A second option would be to follow in Belgium Industrialist Ernst Solvay's footsteps and found a conference once a year at which he was able to exchange ideas with the greatest physicists of his day.

It was at the 1927 conference, attended by Einstein, Bohr, Heisenberg, Schrödinger, De Broglie, Marie Curie, Dirac, Planck, Lorenz and the distinctly unpleasant Pauli, that the Bohr-Einstein debates occured.

(no subject)

Date: 2009-05-14 01:16 pm (UTC)
From: [identity profile] steepholm.livejournal.com
Wow - I'd completely not taken in that Marie Curie was still around at that date. And in fact was only 60.

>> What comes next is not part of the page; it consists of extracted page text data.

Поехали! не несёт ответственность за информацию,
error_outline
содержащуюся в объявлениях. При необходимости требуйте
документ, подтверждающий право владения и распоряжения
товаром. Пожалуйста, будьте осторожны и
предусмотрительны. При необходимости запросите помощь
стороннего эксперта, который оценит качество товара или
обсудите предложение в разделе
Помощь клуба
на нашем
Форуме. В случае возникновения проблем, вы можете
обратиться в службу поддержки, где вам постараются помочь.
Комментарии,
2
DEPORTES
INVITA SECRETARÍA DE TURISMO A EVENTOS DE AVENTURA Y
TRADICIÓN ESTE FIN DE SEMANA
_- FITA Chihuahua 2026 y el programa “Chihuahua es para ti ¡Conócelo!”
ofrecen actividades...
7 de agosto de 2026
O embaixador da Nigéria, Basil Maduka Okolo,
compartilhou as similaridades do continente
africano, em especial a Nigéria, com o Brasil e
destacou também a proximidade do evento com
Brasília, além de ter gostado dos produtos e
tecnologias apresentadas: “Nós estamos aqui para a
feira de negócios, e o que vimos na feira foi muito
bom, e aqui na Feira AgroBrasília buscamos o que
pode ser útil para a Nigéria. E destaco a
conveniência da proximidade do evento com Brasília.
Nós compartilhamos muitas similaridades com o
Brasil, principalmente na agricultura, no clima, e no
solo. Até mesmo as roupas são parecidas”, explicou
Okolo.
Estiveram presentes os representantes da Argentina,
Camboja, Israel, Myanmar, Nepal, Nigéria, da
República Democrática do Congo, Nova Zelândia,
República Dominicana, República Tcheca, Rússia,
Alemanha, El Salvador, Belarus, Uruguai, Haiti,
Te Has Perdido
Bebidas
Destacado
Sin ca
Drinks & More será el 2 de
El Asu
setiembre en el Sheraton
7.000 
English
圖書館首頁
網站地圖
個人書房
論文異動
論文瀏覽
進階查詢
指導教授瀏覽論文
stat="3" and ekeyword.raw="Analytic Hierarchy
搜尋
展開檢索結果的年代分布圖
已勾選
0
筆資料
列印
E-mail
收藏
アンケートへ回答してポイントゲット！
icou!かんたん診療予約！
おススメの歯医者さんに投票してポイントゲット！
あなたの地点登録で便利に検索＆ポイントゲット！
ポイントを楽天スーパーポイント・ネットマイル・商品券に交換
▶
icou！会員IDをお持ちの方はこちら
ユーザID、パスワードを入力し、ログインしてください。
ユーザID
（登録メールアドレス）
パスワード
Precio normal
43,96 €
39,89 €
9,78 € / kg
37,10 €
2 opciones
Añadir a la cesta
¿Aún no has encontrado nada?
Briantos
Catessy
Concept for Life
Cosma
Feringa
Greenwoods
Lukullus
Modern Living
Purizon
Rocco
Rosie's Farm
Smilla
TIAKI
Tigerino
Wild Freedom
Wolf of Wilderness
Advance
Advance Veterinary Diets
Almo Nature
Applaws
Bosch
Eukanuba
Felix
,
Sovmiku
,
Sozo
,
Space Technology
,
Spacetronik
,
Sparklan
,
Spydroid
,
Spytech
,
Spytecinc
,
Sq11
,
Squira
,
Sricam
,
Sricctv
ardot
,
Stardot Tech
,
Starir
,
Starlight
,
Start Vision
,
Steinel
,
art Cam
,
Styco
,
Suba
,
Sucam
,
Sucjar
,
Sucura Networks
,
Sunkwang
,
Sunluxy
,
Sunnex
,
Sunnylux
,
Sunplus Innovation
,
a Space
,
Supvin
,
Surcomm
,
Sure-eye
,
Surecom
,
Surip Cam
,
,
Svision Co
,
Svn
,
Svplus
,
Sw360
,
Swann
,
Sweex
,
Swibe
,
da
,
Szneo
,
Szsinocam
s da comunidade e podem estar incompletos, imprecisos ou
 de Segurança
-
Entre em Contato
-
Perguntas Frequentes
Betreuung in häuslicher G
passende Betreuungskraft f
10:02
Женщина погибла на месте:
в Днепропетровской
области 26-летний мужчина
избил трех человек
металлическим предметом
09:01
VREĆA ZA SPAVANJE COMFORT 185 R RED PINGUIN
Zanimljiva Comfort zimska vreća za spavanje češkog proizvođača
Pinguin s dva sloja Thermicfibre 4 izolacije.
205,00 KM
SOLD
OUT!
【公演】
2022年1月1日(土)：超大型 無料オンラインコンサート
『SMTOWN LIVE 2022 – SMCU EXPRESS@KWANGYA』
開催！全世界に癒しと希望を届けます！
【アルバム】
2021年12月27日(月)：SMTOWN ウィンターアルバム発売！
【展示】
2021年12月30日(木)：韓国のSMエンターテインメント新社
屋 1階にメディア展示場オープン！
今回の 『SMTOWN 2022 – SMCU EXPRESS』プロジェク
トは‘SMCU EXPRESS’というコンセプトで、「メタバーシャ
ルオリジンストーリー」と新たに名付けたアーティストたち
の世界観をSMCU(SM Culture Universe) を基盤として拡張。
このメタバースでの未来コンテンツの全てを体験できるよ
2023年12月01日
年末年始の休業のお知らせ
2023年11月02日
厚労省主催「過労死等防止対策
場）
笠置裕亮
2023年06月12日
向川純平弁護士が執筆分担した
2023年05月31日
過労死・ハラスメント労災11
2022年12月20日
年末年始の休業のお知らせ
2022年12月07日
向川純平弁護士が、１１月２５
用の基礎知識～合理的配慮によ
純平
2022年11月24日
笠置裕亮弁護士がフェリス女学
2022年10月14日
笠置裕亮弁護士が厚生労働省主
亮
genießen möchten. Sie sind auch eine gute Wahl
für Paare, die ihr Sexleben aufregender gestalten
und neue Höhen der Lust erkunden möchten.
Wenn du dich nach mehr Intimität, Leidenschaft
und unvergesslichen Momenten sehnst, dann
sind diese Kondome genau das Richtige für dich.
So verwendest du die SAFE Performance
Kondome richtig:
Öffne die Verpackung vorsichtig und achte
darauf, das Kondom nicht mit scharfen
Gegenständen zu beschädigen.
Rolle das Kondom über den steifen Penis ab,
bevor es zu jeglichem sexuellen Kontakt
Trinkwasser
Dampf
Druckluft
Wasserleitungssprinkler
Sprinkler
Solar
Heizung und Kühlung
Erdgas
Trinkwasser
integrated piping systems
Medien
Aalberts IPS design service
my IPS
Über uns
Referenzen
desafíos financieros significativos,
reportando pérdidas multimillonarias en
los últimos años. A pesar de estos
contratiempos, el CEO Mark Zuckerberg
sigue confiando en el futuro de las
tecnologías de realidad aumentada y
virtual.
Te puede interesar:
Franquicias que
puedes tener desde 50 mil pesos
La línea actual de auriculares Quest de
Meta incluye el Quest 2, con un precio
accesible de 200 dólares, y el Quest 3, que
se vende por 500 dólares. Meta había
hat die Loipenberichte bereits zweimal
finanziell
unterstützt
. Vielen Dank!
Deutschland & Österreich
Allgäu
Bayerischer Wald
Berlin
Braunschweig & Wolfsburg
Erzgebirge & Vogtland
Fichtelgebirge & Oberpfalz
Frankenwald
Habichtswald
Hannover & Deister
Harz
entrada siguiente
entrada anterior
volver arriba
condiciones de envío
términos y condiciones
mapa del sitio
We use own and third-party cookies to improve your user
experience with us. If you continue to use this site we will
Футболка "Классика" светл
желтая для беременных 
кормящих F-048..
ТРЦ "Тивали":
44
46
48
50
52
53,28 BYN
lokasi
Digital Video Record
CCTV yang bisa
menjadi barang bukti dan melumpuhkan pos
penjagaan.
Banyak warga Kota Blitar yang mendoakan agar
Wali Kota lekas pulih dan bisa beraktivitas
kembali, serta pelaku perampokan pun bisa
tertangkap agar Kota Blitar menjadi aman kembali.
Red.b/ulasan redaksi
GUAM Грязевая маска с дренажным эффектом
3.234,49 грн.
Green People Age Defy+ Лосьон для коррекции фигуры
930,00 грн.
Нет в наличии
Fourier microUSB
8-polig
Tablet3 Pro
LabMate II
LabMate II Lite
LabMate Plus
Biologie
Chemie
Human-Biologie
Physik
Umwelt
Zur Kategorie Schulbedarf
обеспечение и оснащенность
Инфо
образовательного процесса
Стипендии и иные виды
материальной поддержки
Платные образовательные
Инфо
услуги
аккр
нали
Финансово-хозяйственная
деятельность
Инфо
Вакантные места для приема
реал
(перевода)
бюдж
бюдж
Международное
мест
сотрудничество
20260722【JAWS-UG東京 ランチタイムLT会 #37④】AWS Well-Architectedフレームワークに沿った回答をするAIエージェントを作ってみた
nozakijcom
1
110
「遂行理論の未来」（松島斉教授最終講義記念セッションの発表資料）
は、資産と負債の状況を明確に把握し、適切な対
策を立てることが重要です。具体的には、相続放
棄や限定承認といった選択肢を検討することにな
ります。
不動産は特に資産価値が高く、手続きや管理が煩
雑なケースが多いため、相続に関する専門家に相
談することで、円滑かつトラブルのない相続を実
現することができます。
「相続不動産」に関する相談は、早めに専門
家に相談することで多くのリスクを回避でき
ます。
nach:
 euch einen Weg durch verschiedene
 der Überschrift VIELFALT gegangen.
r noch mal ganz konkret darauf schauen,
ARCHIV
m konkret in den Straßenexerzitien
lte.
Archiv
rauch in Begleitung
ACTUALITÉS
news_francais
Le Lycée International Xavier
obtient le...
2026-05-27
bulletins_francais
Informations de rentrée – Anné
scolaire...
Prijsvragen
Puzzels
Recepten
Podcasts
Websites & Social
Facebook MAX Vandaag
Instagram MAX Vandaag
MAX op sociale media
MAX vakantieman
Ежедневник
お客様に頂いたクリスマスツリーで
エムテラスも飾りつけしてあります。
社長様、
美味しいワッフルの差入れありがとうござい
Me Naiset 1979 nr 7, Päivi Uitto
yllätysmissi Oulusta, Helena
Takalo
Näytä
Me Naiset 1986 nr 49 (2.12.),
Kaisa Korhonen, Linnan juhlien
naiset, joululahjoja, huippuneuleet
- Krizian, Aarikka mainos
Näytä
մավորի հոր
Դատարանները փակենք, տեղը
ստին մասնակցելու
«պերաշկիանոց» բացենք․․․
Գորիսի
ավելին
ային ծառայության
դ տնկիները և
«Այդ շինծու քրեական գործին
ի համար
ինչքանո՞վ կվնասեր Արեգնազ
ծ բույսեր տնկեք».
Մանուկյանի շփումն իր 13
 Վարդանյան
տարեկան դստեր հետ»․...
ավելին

(Curious fact about Dirac - he went to the same Bristol primary school as Archibald Leach, aka Cary Grant. Could this be the only time that an Oscar winner shared a primary school with a physics Nobel Prize winner?)

(no subject)

Date: 2009-05-14 01:43 pm (UTC)
From: [identity profile] paulathomas.livejournal.com
Ah yes Cary Grant now their is a family story about him. Many years ago when my sister, who is now in her sixties, was in a push chair she was with my parents in a narrow footpath in Borhemwood when Cary Grant was walking in the opposite direction. Now what was Cary Grant doing there? Well Elstree film studios was nearby.

Oh and my sister later married a TV exec.

(no subject)

Date: 2009-05-14 02:17 pm (UTC)
From: [identity profile] sartorias.livejournal.com
I love your plan.

(no subject)

Date: 2009-05-14 02:47 pm (UTC)
ext_27060: Sumer is icomen in; llude sing cucu! (Cheer up emo Hoccleve)
From: [identity profile] rymenhild.livejournal.com
A chamber orchestra would be delightful, but what about a household poet, to recite occasional poetry on demand? If the poet could play lute, then you'd have a musician AND poet who can both serenade you and record your deeds in verse!

(no subject)

Date: 2009-05-14 04:10 pm (UTC)
From: [identity profile] steepholm.livejournal.com
Might that be seen as giving myself airs? ;)

(no subject)

Date: 2009-05-14 04:21 pm (UTC)

(no subject)

Date: 2009-05-18 02:11 pm (UTC)
owlfish: (Default)
From: [personal profile] owlfish
I love this idea!

(no subject)

Date: 2009-05-18 08:14 pm (UTC)
ext_6322: (Music)
From: [identity profile] kalypso-v.livejournal.com
"Music, ho!"

My mind automatically adds "Such as charmeth sleep!" which might be counterproductive.